Hardy begonia varieties are not cut back in autumn, as they usually continue to flower until shortly before the onset of winter. Here a pruning should only be done in early spring before the new growing season. In autumn only withered flowers and dried parts of the plant are removed.
end of winter/beginning of spring
From around February, indoor and outdoor begonias herald the end of winter and slowly return from hibernation to active life. Therefore they should be moved to a place that is warmer and brighter than their winter location. Houseplants enjoy the morning or evening sun on west or east windows. Outdoor begonias in pots or tubs should be exposed to a few hours of afternoon sun from mid-April. After the ice saints, outdoor begonias and tubers can go back into the garden or onto the balcony.
spring cut
At the end of March/beginning of April, plants that have flowered for a long time in the previous year can be cut. If parts of the plant have dried up over the winter months or have a very high level of moisture, they must be cut off. Otherwise, there is a risk of mold forming, especially with outdoor begonias and too much moisture if a lot of rain hits them after they have been put outside.

watering and fertilizing
Once the begonia has arrived at its spring location, the need for water slowly begins to increase. While outside this is usually still covered by rain, the indoor plants now need watering again, because the warmer location means that the soil dries out faster.
All begonia species are fertilized as soon as they have been sprouted and the first green leaves appear on the new shoots. Initially, a pure green plant fertilizer should be used that is rich in nutrients and minerals to promote growth. As soon as the first flower buds can be seen, this can be replaced with bloom fertilizer.
tubers
Late February or early April is the best time to unwrap overwintered begonia tubers or bulbs from the newspaper and plant them in a nutrient-rich substrate.

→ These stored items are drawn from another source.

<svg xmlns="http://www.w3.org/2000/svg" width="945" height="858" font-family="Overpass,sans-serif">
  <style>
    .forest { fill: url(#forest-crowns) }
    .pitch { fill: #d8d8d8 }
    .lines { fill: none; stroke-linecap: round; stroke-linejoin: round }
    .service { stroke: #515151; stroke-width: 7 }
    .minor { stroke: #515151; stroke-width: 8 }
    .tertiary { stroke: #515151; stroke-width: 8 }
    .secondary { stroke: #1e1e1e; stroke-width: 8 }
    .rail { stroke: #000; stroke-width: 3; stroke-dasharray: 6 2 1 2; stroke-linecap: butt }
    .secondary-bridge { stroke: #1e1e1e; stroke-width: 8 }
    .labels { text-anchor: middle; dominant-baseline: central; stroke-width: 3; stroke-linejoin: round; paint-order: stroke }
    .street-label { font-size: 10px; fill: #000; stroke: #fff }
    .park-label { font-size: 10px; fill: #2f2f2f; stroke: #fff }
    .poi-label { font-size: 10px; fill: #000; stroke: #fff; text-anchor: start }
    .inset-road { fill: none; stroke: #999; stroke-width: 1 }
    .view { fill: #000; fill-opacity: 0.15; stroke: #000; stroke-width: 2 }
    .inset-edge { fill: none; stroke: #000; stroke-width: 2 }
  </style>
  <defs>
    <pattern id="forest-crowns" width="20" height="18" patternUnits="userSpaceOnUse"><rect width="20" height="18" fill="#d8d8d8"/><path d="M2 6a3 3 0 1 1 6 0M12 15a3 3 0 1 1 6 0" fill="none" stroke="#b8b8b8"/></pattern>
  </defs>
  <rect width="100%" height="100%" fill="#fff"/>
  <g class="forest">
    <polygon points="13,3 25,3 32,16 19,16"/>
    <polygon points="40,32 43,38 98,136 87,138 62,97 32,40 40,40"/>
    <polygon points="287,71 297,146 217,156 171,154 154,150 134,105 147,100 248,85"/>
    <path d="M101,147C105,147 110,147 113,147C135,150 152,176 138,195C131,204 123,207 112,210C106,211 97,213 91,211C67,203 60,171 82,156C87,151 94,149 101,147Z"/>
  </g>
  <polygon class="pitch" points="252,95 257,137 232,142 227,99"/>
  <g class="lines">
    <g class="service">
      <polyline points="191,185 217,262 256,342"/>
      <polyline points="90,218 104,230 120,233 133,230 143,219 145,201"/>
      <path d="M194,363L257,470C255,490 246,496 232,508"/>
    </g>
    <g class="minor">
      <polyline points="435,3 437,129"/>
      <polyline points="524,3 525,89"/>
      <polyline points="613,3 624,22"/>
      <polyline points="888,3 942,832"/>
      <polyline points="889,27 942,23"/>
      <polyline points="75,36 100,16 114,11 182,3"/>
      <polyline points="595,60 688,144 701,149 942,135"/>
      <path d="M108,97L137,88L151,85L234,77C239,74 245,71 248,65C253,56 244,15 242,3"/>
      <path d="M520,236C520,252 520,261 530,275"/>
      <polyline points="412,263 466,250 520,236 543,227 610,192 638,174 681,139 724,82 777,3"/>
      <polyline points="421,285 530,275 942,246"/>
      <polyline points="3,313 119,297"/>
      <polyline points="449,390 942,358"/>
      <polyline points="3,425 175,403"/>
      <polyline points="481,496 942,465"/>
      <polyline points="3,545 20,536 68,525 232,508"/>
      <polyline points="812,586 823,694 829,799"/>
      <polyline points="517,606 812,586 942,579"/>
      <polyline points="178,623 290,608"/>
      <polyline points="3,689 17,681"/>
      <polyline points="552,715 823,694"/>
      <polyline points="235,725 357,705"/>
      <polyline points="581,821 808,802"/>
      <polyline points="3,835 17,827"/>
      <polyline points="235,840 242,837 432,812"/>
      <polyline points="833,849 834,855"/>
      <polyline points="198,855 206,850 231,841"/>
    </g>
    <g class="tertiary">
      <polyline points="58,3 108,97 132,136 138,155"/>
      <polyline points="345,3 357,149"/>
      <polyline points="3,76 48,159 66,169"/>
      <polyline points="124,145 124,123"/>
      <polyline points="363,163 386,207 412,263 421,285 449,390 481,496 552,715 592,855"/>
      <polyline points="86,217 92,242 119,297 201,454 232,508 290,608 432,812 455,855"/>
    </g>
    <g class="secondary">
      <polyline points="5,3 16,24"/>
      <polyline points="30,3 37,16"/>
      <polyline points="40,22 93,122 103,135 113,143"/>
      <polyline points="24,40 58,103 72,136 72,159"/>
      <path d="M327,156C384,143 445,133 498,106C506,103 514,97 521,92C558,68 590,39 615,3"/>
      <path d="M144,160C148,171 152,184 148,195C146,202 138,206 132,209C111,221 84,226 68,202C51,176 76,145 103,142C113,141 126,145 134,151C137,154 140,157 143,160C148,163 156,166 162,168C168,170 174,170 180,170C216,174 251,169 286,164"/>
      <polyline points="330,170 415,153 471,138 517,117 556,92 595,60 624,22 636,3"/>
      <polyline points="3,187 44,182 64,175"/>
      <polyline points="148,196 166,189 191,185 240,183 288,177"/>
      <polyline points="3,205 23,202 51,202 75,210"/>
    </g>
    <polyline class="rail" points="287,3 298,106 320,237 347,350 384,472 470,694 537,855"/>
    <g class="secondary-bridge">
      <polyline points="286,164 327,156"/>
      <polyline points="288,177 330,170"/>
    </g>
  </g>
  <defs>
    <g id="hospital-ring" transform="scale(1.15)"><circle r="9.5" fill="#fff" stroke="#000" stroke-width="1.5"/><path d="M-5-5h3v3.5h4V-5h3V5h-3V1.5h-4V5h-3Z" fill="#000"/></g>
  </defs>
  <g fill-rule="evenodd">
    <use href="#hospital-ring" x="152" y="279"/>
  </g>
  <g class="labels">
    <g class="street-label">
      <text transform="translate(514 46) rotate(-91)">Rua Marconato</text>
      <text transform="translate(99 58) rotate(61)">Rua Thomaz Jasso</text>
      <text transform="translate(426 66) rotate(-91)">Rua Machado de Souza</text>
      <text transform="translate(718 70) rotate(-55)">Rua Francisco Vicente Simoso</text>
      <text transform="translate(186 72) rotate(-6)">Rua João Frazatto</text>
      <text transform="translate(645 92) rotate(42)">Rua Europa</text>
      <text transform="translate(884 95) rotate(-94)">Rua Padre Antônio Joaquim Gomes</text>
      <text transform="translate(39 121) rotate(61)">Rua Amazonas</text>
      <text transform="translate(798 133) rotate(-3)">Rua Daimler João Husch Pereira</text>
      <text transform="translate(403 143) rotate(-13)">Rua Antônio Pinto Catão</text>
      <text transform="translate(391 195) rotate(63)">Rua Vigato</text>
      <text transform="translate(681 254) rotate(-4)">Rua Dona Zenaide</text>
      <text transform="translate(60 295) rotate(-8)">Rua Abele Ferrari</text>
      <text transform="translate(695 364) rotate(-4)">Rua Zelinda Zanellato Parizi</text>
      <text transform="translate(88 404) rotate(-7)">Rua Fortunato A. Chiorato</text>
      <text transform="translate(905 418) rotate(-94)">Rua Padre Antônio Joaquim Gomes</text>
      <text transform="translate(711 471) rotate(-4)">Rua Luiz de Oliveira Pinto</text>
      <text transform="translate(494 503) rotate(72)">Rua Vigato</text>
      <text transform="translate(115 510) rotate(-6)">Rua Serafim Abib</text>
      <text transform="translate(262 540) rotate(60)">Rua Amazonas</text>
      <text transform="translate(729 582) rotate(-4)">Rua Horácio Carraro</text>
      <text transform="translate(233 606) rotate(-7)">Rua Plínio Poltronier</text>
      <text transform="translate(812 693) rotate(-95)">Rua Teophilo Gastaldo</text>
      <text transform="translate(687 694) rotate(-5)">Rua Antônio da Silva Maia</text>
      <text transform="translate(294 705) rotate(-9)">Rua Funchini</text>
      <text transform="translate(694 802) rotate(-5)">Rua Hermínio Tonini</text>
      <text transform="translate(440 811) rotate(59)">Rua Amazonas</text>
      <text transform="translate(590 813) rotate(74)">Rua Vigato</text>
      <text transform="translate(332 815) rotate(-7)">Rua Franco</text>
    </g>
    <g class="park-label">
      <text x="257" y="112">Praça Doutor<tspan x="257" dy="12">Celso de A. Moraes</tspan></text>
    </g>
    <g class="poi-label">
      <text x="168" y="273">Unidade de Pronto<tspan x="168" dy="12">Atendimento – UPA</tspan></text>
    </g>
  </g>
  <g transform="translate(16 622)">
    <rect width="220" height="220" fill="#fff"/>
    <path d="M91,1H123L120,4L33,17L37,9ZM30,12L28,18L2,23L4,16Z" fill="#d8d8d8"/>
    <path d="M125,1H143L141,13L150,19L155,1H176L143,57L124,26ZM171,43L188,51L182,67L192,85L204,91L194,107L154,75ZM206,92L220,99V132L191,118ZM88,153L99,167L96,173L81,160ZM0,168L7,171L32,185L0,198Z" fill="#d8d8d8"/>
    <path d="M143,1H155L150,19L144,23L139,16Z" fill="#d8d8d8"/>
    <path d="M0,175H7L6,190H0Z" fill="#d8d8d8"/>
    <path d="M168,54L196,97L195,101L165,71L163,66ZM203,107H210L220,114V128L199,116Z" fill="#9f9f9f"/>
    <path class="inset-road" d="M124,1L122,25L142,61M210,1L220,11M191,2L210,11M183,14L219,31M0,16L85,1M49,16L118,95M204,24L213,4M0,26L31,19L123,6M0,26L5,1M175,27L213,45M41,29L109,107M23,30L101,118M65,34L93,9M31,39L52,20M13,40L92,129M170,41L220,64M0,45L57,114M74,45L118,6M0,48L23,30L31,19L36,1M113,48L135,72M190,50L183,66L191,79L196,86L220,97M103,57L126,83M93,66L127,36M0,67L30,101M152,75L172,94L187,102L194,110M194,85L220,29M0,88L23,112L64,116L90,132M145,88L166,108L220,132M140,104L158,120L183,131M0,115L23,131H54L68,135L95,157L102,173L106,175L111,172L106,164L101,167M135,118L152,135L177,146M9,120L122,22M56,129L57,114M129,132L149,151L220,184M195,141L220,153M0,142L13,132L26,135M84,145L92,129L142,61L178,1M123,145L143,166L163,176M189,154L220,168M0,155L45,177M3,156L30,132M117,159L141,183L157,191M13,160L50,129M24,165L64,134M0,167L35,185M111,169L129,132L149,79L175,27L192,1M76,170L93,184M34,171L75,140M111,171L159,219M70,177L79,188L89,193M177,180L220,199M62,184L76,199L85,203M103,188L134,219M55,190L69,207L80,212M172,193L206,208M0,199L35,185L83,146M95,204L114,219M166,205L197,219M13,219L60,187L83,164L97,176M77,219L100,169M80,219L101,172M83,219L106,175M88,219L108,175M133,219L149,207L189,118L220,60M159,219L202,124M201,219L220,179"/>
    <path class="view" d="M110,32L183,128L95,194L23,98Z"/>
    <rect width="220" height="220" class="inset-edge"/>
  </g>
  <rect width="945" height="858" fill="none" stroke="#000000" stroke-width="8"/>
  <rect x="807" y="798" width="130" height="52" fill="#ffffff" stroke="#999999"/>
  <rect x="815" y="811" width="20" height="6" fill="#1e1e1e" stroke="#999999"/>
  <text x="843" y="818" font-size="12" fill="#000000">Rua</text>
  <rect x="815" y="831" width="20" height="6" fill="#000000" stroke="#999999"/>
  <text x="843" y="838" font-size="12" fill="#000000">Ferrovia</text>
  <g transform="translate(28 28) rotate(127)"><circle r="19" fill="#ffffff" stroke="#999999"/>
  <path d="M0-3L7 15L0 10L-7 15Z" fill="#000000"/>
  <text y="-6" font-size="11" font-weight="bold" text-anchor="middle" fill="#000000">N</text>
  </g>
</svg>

Then they temporarily need a light location, where they are still protected from frost. They, too, are then allowed to go outside after the ice saints.

Conclusion
Since the slate thrives in locations where other plants have little chance of surviving, it is worth bringing them through the winter optimally so that they can refresh unspectacular areas in the garden, on the balcony or in the living room with their colorful flowers the following year.
If you stick to the care points mentioned here before, during and after the winter period, you will be able to hibernate the begonias without any problems. In addition to this, it is also important to regularly check for pests, which the winter increasingly brings with it. No matter how perfect the care can be, if parasites can do their mischief undetected, even the best care is of no use, only a quick reaction to pest control.